====== 原文抜粋 ======
白先勇氏の新崑劇、2月末に上演

  • 06 February, 2019
  • 曾輿婷
中国の伝統的な戯曲、崑曲の振興に努めている、台湾の著名作家、白先勇氏が、今年の2月末に「玉簪記」、「潘金蓮」、「白羅衫」の3大演目を披露し、崑曲の多様性を紹介する。

中国の伝統的な戯曲、崑曲の振興に努めている白先勇氏が2004年、現代風にアレンジした崑曲「青春版牡丹亭」を発表し、世界中に崑曲振興の風潮を巻き起こしました。

今年は台湾国際芸術祭の招きに応じて、白先勇氏は3大新作「玉簪記」「潘金蓮」「白羅衫」を発表しました。特に2009年に台湾で初公演が行われた「玉簪記」に対し、白先勇は今も絶賛しています。

浮気で知られる中国文学史上の著名な「潘金蓮」について、白先勇氏は現代女性の視点から彼女のことを捉え、愛を求めたが、悲惨な末路に終わったとし、彼女に理解を示しました。

白先勇氏は「彼女は『淫蕩』の悪名高い美人けれど、恋を求める資格がある。これが今回のテーマ」と説明しました。

「白羅衫」は、伝統的な物語を逆転し、親子の道義と、罪悪感と償いの葛藤をテーマとしている悲劇です。
======
• 課題
白先勇氏の新作崑劇を伝える記事を、最後の文の後から書き継いでください。
====== データ一覧 ======
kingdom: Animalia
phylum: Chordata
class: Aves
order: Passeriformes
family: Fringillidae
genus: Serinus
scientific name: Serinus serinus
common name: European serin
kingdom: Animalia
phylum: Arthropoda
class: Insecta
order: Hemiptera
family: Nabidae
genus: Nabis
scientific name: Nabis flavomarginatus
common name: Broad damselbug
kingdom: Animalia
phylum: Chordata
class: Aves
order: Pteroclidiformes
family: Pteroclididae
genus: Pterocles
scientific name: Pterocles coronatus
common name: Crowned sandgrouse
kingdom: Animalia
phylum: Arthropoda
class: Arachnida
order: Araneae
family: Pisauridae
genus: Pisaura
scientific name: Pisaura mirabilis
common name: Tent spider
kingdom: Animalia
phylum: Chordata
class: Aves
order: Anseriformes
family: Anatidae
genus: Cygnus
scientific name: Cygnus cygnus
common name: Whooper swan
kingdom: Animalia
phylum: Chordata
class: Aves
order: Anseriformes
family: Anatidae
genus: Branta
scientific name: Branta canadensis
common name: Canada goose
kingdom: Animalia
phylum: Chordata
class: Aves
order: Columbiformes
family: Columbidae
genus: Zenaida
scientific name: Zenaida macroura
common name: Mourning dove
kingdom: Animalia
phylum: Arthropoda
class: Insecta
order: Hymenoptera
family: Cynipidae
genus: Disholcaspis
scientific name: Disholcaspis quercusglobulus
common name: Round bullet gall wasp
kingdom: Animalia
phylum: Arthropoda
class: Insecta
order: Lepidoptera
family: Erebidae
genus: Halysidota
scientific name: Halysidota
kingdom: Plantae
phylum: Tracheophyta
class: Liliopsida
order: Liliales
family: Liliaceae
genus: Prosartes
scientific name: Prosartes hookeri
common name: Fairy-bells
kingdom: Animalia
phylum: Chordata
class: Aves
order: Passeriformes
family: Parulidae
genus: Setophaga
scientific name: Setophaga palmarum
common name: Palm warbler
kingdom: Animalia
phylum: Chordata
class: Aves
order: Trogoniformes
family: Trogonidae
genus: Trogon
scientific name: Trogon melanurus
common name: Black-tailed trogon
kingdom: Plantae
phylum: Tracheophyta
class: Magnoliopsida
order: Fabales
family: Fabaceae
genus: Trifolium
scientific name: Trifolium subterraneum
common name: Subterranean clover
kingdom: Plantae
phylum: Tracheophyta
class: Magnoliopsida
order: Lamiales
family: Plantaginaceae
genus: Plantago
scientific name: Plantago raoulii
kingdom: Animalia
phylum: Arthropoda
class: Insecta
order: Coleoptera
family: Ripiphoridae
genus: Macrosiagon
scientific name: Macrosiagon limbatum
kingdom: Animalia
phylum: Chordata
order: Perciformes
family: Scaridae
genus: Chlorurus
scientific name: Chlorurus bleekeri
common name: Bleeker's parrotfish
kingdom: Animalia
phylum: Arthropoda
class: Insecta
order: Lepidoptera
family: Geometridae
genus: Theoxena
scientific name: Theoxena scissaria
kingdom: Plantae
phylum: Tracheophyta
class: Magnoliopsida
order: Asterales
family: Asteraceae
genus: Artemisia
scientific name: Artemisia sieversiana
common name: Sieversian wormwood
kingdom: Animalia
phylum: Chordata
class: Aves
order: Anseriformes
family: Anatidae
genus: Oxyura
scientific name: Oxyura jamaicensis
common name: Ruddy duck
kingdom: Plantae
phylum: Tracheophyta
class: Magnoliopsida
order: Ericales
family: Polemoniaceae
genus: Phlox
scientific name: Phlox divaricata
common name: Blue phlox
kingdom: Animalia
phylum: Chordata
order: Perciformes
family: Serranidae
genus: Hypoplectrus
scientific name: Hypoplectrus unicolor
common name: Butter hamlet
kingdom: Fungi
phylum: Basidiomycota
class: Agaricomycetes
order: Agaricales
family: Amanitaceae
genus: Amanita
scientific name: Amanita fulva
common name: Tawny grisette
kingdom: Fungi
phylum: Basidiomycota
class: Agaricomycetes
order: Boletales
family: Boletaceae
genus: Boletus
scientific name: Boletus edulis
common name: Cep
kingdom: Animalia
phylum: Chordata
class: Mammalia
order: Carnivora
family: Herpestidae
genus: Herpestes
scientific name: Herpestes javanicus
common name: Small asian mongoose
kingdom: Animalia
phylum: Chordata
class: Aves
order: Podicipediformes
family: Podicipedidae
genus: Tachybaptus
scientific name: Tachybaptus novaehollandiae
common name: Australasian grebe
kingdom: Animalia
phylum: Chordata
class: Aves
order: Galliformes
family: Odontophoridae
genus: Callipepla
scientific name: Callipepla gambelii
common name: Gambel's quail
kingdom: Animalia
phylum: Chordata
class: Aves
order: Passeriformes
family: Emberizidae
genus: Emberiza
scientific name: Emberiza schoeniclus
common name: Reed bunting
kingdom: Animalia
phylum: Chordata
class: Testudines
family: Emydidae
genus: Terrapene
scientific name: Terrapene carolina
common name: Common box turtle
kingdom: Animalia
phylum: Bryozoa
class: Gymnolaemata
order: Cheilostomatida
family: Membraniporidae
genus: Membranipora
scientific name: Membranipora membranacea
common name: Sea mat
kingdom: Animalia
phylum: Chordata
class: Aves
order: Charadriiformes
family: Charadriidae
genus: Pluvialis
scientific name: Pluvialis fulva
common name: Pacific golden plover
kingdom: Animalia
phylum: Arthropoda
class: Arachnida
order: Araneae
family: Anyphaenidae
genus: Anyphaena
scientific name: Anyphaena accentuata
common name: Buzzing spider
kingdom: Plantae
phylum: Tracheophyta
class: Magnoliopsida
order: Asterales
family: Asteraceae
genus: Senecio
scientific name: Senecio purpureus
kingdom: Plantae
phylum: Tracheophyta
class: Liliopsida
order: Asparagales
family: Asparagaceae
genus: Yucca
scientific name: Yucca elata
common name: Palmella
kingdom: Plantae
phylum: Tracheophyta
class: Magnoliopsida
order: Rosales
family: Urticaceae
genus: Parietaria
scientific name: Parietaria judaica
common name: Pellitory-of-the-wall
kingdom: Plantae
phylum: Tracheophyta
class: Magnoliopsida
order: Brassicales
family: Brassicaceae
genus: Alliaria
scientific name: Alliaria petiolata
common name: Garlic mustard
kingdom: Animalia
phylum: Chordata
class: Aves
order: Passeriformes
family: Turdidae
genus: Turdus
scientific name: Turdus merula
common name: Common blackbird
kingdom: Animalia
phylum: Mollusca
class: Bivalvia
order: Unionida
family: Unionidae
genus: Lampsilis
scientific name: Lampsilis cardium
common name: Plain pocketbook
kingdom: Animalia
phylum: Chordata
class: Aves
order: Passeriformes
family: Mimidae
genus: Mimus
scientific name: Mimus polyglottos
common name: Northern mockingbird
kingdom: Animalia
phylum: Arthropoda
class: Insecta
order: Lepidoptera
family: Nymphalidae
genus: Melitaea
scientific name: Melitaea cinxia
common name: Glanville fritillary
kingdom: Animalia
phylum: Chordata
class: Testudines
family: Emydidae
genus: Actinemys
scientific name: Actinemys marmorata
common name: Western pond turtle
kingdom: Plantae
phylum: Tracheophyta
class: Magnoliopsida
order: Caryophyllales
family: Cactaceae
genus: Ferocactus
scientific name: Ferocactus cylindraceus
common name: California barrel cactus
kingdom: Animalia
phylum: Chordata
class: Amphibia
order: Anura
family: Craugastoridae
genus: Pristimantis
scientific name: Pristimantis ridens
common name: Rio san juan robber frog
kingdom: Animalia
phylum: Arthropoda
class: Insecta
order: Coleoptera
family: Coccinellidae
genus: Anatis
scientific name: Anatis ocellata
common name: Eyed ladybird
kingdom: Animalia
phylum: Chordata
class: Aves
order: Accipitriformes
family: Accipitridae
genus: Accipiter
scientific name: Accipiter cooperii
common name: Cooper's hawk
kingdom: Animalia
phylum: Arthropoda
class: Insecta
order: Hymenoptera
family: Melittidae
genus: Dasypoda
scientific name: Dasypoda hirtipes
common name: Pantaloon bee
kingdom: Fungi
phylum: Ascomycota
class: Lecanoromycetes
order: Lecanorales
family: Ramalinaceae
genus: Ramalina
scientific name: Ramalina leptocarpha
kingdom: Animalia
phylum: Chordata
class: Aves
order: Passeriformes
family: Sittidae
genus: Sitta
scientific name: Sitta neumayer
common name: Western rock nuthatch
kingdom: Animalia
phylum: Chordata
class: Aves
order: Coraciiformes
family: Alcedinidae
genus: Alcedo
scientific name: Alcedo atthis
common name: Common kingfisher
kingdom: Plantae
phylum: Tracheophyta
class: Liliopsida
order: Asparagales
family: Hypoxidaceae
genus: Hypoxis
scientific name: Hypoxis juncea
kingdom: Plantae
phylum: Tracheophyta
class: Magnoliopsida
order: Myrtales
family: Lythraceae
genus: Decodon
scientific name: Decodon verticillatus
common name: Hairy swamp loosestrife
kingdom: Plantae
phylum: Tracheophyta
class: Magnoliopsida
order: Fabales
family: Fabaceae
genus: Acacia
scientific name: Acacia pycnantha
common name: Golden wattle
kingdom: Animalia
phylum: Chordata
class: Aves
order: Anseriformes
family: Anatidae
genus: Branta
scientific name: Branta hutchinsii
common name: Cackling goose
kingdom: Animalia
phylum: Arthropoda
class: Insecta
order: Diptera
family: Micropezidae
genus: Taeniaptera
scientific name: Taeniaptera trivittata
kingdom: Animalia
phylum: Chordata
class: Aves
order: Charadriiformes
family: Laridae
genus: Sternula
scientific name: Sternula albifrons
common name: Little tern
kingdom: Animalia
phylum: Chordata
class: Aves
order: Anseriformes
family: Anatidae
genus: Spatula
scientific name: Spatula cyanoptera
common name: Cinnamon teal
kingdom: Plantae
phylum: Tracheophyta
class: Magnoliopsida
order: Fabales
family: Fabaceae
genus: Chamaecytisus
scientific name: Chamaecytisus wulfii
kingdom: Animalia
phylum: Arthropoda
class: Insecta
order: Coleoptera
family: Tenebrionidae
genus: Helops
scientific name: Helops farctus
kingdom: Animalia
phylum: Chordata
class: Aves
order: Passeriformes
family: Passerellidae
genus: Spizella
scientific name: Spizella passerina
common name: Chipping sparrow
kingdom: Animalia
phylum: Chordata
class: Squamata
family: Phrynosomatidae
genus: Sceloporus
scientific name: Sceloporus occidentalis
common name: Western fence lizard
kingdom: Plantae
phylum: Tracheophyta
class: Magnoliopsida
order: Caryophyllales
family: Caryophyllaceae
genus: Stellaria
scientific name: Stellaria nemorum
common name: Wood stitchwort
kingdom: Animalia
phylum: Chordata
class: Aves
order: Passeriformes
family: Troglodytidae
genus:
======
• 解答
白先勇氏は、「中国人の親子問題は、複雑なものだ。この演目は、その複雑さをさらに悲劇の形で表現している。」と話しました。

白先勇氏によりますと、「青春版牡丹亭」はあまりにも人気なので、崑曲の恋物語はそのような形しかないとよく間違われています。今回の三部作は、崑曲の多面性を知ってもらい、伝統的なものに新たな意義を与えたいとしているということです。

「今の道徳観、ビジュアルや美学は、だいぶ変わった。これらの演目を通して、21世紀に生きている、特に若い観客達の共感を呼びたい」

2月末から始まる三部作は、「青春版牡丹亭」のキャスト陣を起用しています。特に主役らは、それから十数年の舞台経験を積み、演技がさらに磨き上げたものの、変わらず活気に満ち溢れると、白先勇が称えています。